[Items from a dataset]
= = =
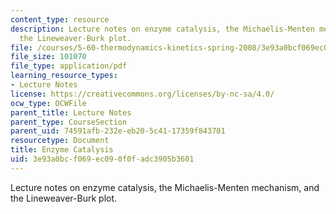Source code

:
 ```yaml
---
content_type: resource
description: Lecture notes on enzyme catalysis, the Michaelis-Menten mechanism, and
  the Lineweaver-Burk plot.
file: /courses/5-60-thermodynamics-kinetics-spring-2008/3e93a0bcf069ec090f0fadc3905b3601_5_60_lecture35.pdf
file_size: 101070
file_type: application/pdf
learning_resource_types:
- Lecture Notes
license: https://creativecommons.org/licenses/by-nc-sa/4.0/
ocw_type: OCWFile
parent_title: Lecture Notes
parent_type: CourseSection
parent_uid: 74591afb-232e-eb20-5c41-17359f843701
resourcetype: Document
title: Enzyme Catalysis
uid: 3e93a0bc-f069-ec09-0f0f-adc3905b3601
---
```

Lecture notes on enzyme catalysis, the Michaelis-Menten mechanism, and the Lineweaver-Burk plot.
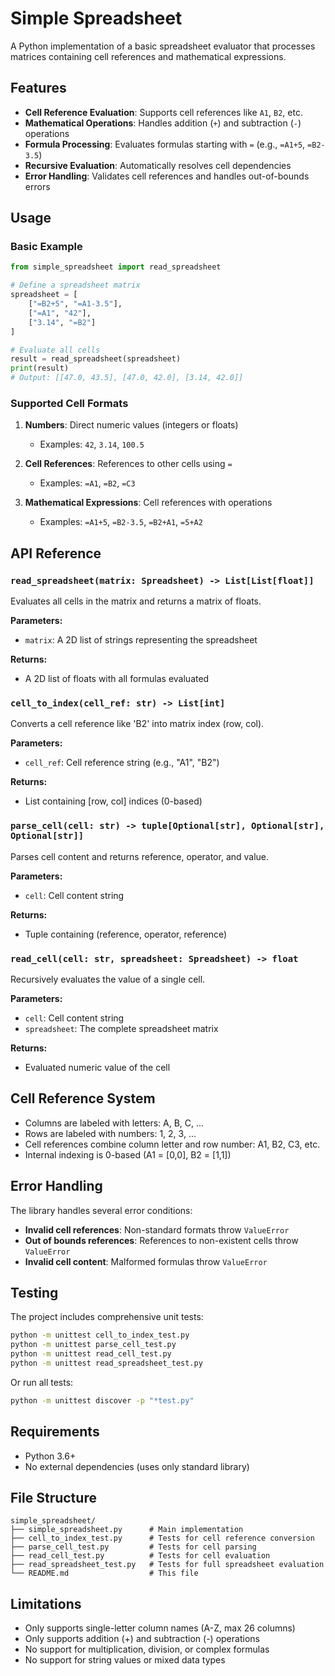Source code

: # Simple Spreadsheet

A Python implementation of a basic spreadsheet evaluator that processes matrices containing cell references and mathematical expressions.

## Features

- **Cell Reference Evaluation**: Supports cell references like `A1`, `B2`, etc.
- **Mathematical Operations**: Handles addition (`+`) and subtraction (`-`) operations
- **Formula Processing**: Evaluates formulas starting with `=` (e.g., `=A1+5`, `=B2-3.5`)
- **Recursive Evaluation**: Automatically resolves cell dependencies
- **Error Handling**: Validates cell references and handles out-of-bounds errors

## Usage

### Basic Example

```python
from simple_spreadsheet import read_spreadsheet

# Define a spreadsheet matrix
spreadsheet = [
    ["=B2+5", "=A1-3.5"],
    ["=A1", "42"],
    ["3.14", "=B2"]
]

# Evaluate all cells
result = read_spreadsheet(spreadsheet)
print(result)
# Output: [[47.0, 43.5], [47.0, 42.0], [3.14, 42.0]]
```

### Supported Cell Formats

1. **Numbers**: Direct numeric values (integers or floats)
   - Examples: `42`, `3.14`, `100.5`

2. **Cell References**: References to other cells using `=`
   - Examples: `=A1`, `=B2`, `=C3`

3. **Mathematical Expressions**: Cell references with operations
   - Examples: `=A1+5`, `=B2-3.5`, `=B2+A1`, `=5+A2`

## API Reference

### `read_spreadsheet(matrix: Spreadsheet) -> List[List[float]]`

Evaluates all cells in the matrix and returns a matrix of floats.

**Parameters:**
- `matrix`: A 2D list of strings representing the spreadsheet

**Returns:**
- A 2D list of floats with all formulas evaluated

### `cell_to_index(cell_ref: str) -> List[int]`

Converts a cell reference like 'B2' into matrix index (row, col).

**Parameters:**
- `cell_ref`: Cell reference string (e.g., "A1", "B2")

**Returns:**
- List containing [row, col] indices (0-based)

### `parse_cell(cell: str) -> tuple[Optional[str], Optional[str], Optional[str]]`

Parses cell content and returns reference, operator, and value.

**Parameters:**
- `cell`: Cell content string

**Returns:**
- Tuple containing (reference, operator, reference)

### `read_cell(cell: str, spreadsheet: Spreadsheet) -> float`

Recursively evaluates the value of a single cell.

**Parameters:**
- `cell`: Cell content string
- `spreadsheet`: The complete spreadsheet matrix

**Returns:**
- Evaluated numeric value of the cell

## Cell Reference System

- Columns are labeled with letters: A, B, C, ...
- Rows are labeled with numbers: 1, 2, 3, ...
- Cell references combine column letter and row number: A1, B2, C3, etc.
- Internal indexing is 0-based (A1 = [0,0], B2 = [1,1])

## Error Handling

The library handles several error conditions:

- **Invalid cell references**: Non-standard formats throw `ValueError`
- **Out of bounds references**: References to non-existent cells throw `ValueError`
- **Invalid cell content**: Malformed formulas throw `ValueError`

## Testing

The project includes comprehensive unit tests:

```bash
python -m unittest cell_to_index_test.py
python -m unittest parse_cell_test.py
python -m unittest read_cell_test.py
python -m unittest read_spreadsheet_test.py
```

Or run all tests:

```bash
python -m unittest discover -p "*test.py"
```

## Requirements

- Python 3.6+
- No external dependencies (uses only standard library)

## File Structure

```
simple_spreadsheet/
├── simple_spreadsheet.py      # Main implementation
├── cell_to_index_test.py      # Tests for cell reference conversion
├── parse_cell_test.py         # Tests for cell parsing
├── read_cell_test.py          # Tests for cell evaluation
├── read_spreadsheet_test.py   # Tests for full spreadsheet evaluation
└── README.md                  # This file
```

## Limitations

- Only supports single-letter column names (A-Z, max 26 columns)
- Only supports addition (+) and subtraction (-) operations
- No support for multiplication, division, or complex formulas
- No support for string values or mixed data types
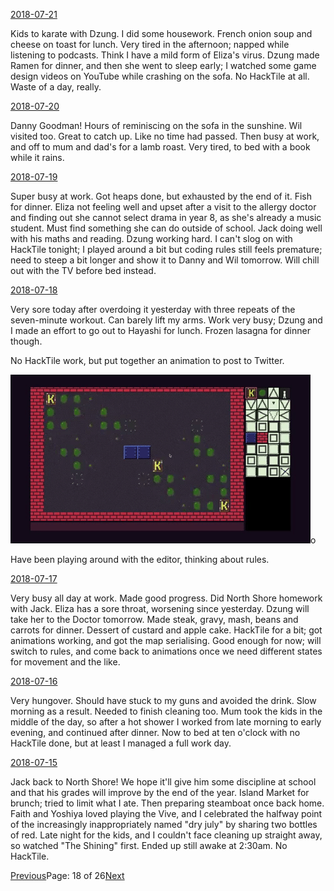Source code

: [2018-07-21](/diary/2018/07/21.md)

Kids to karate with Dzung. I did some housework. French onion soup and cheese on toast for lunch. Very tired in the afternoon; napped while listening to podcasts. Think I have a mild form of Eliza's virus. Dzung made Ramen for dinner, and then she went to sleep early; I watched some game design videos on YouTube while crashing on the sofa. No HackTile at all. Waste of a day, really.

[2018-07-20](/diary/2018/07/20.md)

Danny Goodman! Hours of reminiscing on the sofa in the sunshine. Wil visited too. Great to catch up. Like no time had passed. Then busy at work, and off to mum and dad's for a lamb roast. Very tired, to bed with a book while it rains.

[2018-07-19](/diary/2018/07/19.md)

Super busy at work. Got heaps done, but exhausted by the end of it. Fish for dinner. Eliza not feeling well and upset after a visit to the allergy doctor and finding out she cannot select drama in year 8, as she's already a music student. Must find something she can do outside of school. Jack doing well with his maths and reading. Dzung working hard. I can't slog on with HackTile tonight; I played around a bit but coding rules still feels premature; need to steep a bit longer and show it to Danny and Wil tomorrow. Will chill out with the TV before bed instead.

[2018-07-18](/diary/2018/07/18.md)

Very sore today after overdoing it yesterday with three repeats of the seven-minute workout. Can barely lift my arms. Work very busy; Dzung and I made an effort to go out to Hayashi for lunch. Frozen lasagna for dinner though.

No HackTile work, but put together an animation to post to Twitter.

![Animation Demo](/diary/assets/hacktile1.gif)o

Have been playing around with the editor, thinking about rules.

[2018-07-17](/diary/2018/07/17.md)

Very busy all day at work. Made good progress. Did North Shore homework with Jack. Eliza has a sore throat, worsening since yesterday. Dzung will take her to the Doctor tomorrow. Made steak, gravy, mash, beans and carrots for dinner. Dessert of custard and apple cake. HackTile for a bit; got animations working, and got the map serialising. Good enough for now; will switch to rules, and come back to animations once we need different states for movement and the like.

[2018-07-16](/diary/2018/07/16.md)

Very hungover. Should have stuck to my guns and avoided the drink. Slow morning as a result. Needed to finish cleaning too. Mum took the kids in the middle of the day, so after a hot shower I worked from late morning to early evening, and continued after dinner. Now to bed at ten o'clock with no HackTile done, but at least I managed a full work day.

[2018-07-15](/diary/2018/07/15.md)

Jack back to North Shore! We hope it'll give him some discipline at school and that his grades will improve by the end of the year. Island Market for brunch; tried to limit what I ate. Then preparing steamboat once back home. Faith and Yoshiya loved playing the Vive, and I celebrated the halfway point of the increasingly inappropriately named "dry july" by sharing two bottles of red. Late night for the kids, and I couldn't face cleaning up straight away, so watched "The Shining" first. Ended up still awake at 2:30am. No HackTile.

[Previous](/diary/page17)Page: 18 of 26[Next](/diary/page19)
= = =
** Task instructions **
Every line of the data above is to be set down word for word, with the pictures left out.

** Answer space **
Source code

:
 ```yaml
---
content_type: resource
description: Lecture notes on enzyme catalysis, the Michaelis-Menten mechanism, and
  the Lineweaver-Burk plot.
file: /courses/5-60-thermodynamics-kinetics-spring-2008/3e93a0bcf069ec090f0fadc3905b3601_5_60_lecture35.pdf
file_size: 101070
file_type: application/pdf
learning_resource_types:
- Lecture Notes
license: https://creativecommons.org/licenses/by-nc-sa/4.0/
ocw_type: OCWFile
parent_title: Lecture Notes
parent_type: CourseSection
parent_uid: 74591afb-232e-eb20-5c41-17359f843701
resourcetype: Document
title: Enzyme Catalysis
uid: 3e93a0bc-f069-ec09-0f0f-adc3905b3601
---
```

Lecture notes on enzyme catalysis, the Michaelis-Menten mechanism, and the Lineweaver-Burk plot.
Source code

: # Simple Spreadsheet

A Python implementation of a basic spreadsheet evaluator that processes matrices containing cell references and mathematical expressions.

## Features

- **Cell Reference Evaluation**: Supports cell references like `A1`, `B2`, etc.
- **Mathematical Operations**: Handles addition (`+`) and subtraction (`-`) operations
- **Formula Processing**: Evaluates formulas starting with `=` (e.g., `=A1+5`, `=B2-3.5`)
- **Recursive Evaluation**: Automatically resolves cell dependencies
- **Error Handling**: Validates cell references and handles out-of-bounds errors

## Usage

### Basic Example

```python
from simple_spreadsheet import read_spreadsheet

# Define a spreadsheet matrix
spreadsheet = [
    ["=B2+5", "=A1-3.5"],
    ["=A1", "42"],
    ["3.14", "=B2"]
]

# Evaluate all cells
result = read_spreadsheet(spreadsheet)
print(result)
# Output: [[47.0, 43.5], [47.0, 42.0], [3.14, 42.0]]
```

### Supported Cell Formats

1. **Numbers**: Direct numeric values (integers or floats)
   - Examples: `42`, `3.14`, `100.5`

2. **Cell References**: References to other cells using `=`
   - Examples: `=A1`, `=B2`, `=C3`

3. **Mathematical Expressions**: Cell references with operations
   - Examples: `=A1+5`, `=B2-3.5`, `=B2+A1`, `=5+A2`

## API Reference

### `read_spreadsheet(matrix: Spreadsheet) -> List[List[float]]`

Evaluates all cells in the matrix and returns a matrix of floats.

**Parameters:**
- `matrix`: A 2D list of strings representing the spreadsheet

**Returns:**
- A 2D list of floats with all formulas evaluated

### `cell_to_index(cell_ref: str) -> List[int]`

Converts a cell reference like 'B2' into matrix index (row, col).

**Parameters:**
- `cell_ref`: Cell reference string (e.g., "A1", "B2")

**Returns:**
- List containing [row, col] indices (0-based)

### `parse_cell(cell: str) -> tuple[Optional[str], Optional[str], Optional[str]]`

Parses cell content and returns reference, operator, and value.

**Parameters:**
- `cell`: Cell content string

**Returns:**
- Tuple containing (reference, operator, reference)

### `read_cell(cell: str, spreadsheet: Spreadsheet) -> float`

Recursively evaluates the value of a single cell.

**Parameters:**
- `cell`: Cell content string
- `spreadsheet`: The complete spreadsheet matrix

**Returns:**
- Evaluated numeric value of the cell

## Cell Reference System

- Columns are labeled with letters: A, B, C, ...
- Rows are labeled with numbers: 1, 2, 3, ...
- Cell references combine column letter and row number: A1, B2, C3, etc.
- Internal indexing is 0-based (A1 = [0,0], B2 = [1,1])

## Error Handling

The library handles several error conditions:

- **Invalid cell references**: Non-standard formats throw `ValueError`
- **Out of bounds references**: References to non-existent cells throw `ValueError`
- **Invalid cell content**: Malformed formulas throw `ValueError`

## Testing

The project includes comprehensive unit tests:

```bash
python -m unittest cell_to_index_test.py
python -m unittest parse_cell_test.py
python -m unittest read_cell_test.py
python -m unittest read_spreadsheet_test.py
```

Or run all tests:

```bash
python -m unittest discover -p "*test.py"
```

## Requirements

- Python 3.6+
- No external dependencies (uses only standard library)

## File Structure

```
simple_spreadsheet/
├── simple_spreadsheet.py      # Main implementation
├── cell_to_index_test.py      # Tests for cell reference conversion
├── parse_cell_test.py         # Tests for cell parsing
├── read_cell_test.py          # Tests for cell evaluation
├── read_spreadsheet_test.py   # Tests for full spreadsheet evaluation
└── README.md                  # This file
```

## Limitations

- Only supports single-letter column names (A-Z, max 26 columns)
- Only supports addition (+) and subtraction (-) operations
- No support for multiplication, division, or complex formulas
- No support for string values or mixed data types
Source code

: [2018-07-21](/diary/2018/07/21.md)

Kids to karate with Dzung. I did some housework. French onion soup and cheese on toast for lunch. Very tired in the afternoon; napped while listening to podcasts. Think I have a mild form of Eliza's virus. Dzung made Ramen for dinner, and then she went to sleep early; I watched some game design videos on YouTube while crashing on the sofa. No HackTile at all. Waste of a day, really.

[2018-07-20](/diary/2018/07/20.md)

Danny Goodman! Hours of reminiscing on the sofa in the sunshine. Wil visited too. Great to catch up. Like no time had passed. Then busy at work, and off to mum and dad's for a lamb roast. Very tired, to bed with a book while it rains.

[2018-07-19](/diary/2018/07/19.md)

Super busy at work. Got heaps done, but exhausted by the end of it. Fish for dinner. Eliza not feeling well and upset after a visit to the allergy doctor and finding out she cannot select drama in year 8, as she's already a music student. Must find something she can do outside of school. Jack doing well with his maths and reading. Dzung working hard. I can't slog on with HackTile tonight; I played around a bit but coding rules still feels premature; need to steep a bit longer and show it to Danny and Wil tomorrow. Will chill out with the TV before bed instead.

[2018-07-18](/diary/2018/07/18.md)

Very sore today after overdoing it yesterday with three repeats of the seven-minute workout. Can barely lift my arms. Work very busy; Dzung and I made an effort to go out to Hayashi for lunch. Frozen lasagna for dinner though.

No HackTile work, but put together an animation to post to Twitter.

![Animation Demo](/diary/assets/hacktile1.gif)o

Have been playing around with the editor, thinking about rules.

[2018-07-17](/diary/2018/07/17.md)

Very busy all day at work. Made good progress. Did North Shore homework with Jack. Eliza has a sore throat, worsening since yesterday. Dzung will take her to the Doctor tomorrow. Made steak, gravy, mash, beans and carrots for dinner. Dessert of custard and apple cake. HackTile for a bit; got animations working, and got the map serialising. Good enough for now; will switch to rules, and come back to animations once we need different states for movement and the like.

[2018-07-16](/diary/2018/07/16.md)

Very hungover. Should have stuck to my guns and avoided the drink. Slow morning as a result. Needed to finish cleaning too. Mum took the kids in the middle of the day, so after a hot shower I worked from late morning to early evening, and continued after dinner. Now to bed at ten o'clock with no HackTile done, but at least I managed a full work day.

[2018-07-15](/diary/2018/07/15.md)

Jack back to North Shore! We hope it'll give him some discipline at school and that his grades will improve by the end of the year. Island Market for brunch; tried to limit what I ate. Then preparing steamboat once back home. Faith and Yoshiya loved playing the Vive, and I celebrated the halfway point of the increasingly inappropriately named "dry july" by sharing two bottles of red. Late night for the kids, and I couldn't face cleaning up straight away, so watched "The Shining" first. Ended up still awake at 2:30am. No HackTile.

[Previous](/diary/page17)Page: 18 of 26[Next](/diary/page19)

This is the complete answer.